If there is anything this country likes as much as football it is gambling. Football has replaced horse-racing and poker as the national gambling activity of choice. Ever wonder why NFL teams are required to announce whether injured players are probable (75%), questionable (50%), doubtful (25%), or out (0%)? I promise you it's not about fair play among gentlemen. The NFL is smart enough to know that gambling is the primary force behind the popularity of the NFL. However, outright gambling has a stigma against in certain circles, so we created fake gambling and encouraged our kids to play. We call this phenomena (and it is a phenomena) fantasy football. Ask a football fan whether he cares more about his NFL team or his fantasy team, and you may be surprised at the answer.

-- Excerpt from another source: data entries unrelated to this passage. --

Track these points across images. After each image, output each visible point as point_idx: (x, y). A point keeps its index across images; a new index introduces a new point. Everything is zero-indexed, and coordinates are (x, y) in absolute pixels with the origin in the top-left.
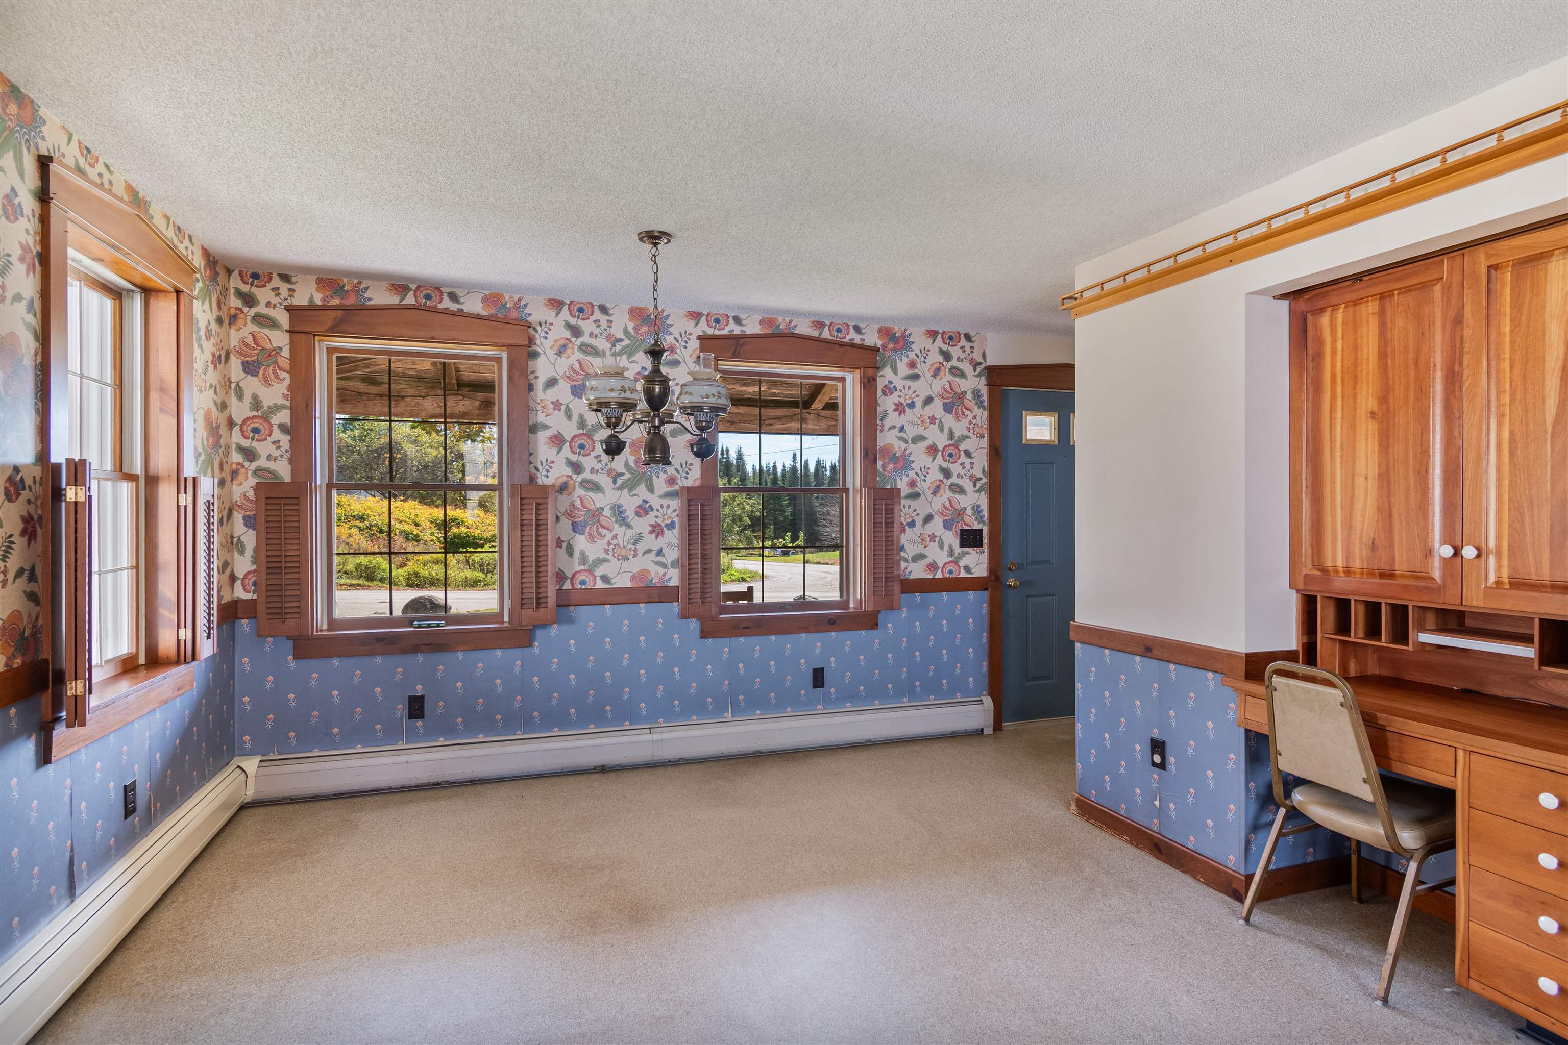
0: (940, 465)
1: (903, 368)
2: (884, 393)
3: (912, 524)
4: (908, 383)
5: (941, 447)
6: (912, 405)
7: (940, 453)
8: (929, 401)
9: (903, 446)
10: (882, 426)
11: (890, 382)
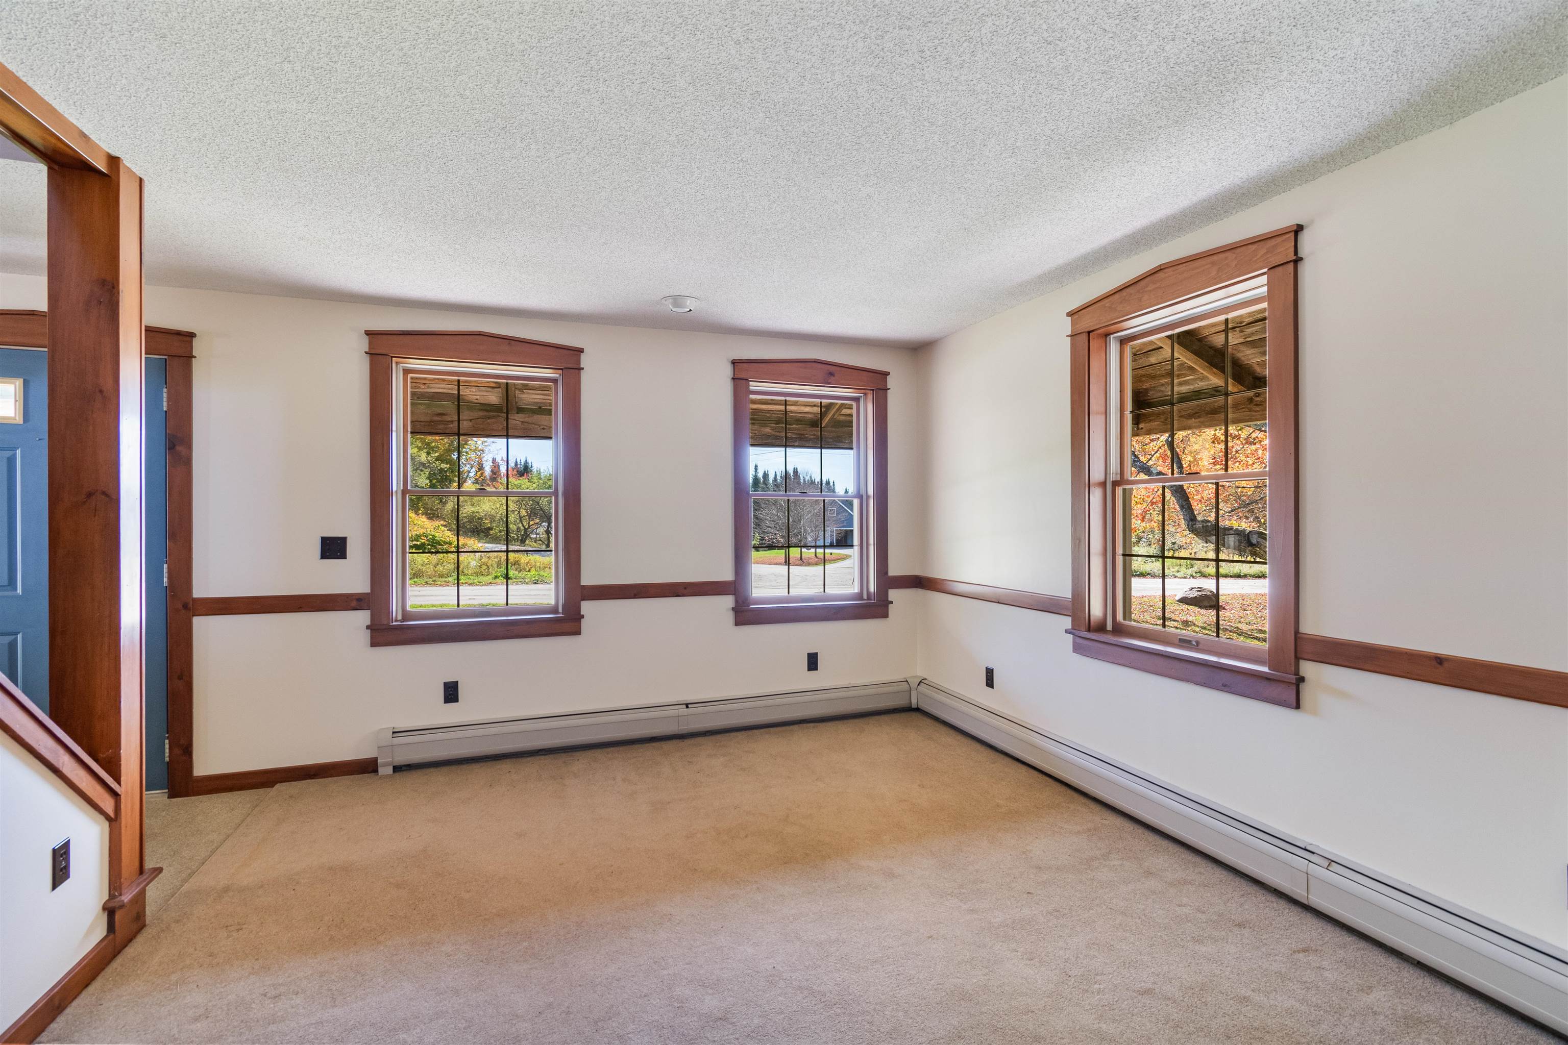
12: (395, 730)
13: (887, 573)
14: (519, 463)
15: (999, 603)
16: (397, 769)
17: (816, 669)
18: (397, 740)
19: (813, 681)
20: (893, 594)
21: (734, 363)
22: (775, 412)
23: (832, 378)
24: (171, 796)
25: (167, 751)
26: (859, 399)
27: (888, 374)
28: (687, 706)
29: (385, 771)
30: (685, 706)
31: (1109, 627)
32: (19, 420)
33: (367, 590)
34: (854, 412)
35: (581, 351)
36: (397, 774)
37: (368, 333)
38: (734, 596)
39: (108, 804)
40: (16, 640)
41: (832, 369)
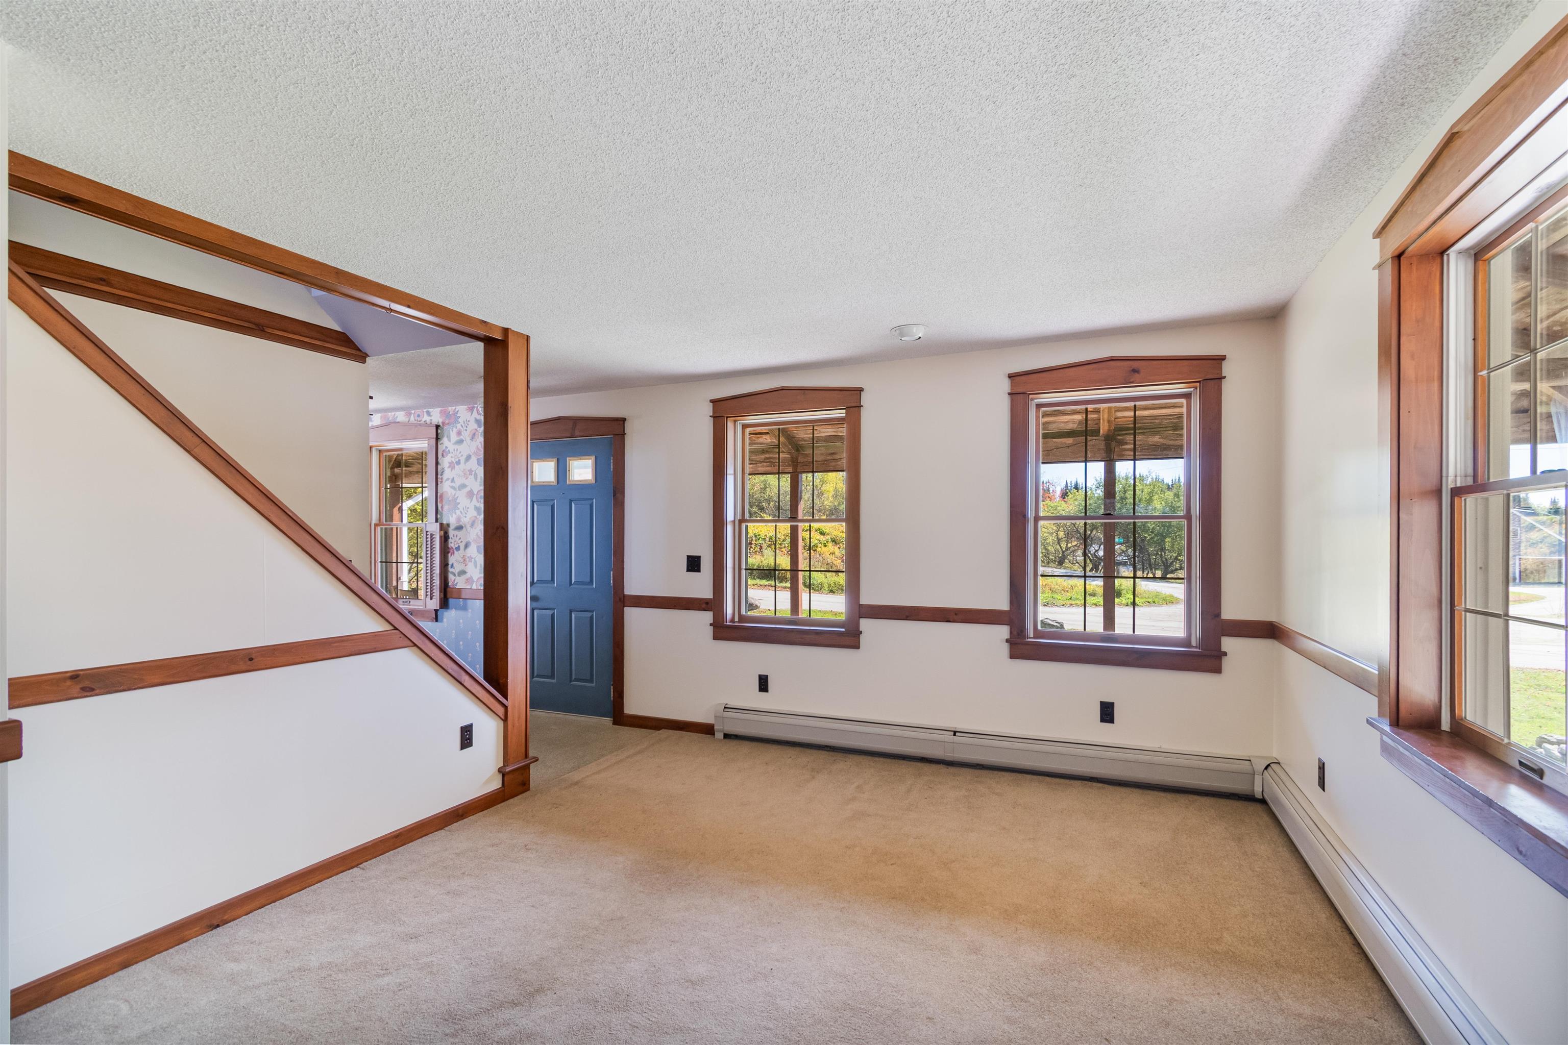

If there is anything this country likes more than football and gambling, it is alcohol. J sent me a link today that said that Scotch sales are up even more than expected, and it seems like the good old USA is responsible (at least we have something to be proud of). Some genius out there brilliantly tied football to beer. J can talk more about advertising and marketing campaigns, but I'm watching the Den/Oak game right now, and all I can think about is the beer that's down the hall in my fridge. There is nothing more American that tailgating before a football game with a case of cheap beer and low quality hot dogs (except for maybe guns- we love our guns).

It's half time of the game, and I really want a beer.